A coté de la lèpre, une seule autre maladie est nommément désignée : la peste. Lors de l'épidémie de 1911, les clichés consacrés aux ravages que provoque la maladie (Documents 192 et 193) et ceux qui valorisent l'héroïsme des missionnaires (Documents 194) trouvent une place égale. Il est surprenant de retrouver ces mêmes vues dans les colonnes de L'Illustration, certes pour une nouvelle vague de peste dans le Tchéfou, mais en 1925 ! 109 Les Missions Catholiques ne parlent paradoxalement pas de cette dernière épidémie.

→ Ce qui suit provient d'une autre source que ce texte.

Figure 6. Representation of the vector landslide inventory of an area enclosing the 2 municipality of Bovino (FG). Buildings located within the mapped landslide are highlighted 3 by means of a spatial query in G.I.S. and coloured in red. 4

En dehors des catastrophes en tout genre, durant lesquelles les hôpitaux sont des refuges naturels pour les populations, nous nous apercevons que les établissements médicaux, tels qu'ils nous sont présentés par les Missions Catholiques, s'ouvrent très peu sur la société chinoise. Cependant, nous pouvons imaginer que leur action est assez large, par le biais de certaines scènes, telle celle-ci où nous voyons des soldats soignés au dispensaire de Chefoo (Document 73), ou cette autre nous faisant découvrir une religieuse qui soigne les plaies d'un bonze (Document 195).

Notes
103.

Bernard Arens : Manuel des Missions Catholiques. Tableau 32, en appendice.

104.

Par ordre d' importance, les établissements qui figurent dans Missions catholiques sont les suivants : l'orphelinat et l' hôpital Saint-Joseph de Ningpo

la léproserie de Sheklung à Canton

l'orphelinat de Canton

l'hospice de Shanghaï

l'hospice de Cheng ting fou

l'hôpital de Sian fou

l'hôpital de Tchentou

l'hôpital de Kioukiang

l'hôpital de Chefou

l'orphelinat de Zi ka wei

l'orphelinat de Lao ho kou

l'orphelinat de Tchao tchéou

l'orphelinat de Kouiyang

l'orphelinat de Chengtu

105.

Claude Soetens : L' Eglise en Chine , cours dactylographié, pages 68-69.

106.

Ibid. page 72.

107.

L' Illustration : 27 juin 1925 page 653 ( tome I année 1925 ).

108.

Claude Soetens : L' Eglise en Chine , page 74.

109.

L' Illustration : 28 novembre 1925 page 572 ( tome II année 1925 ).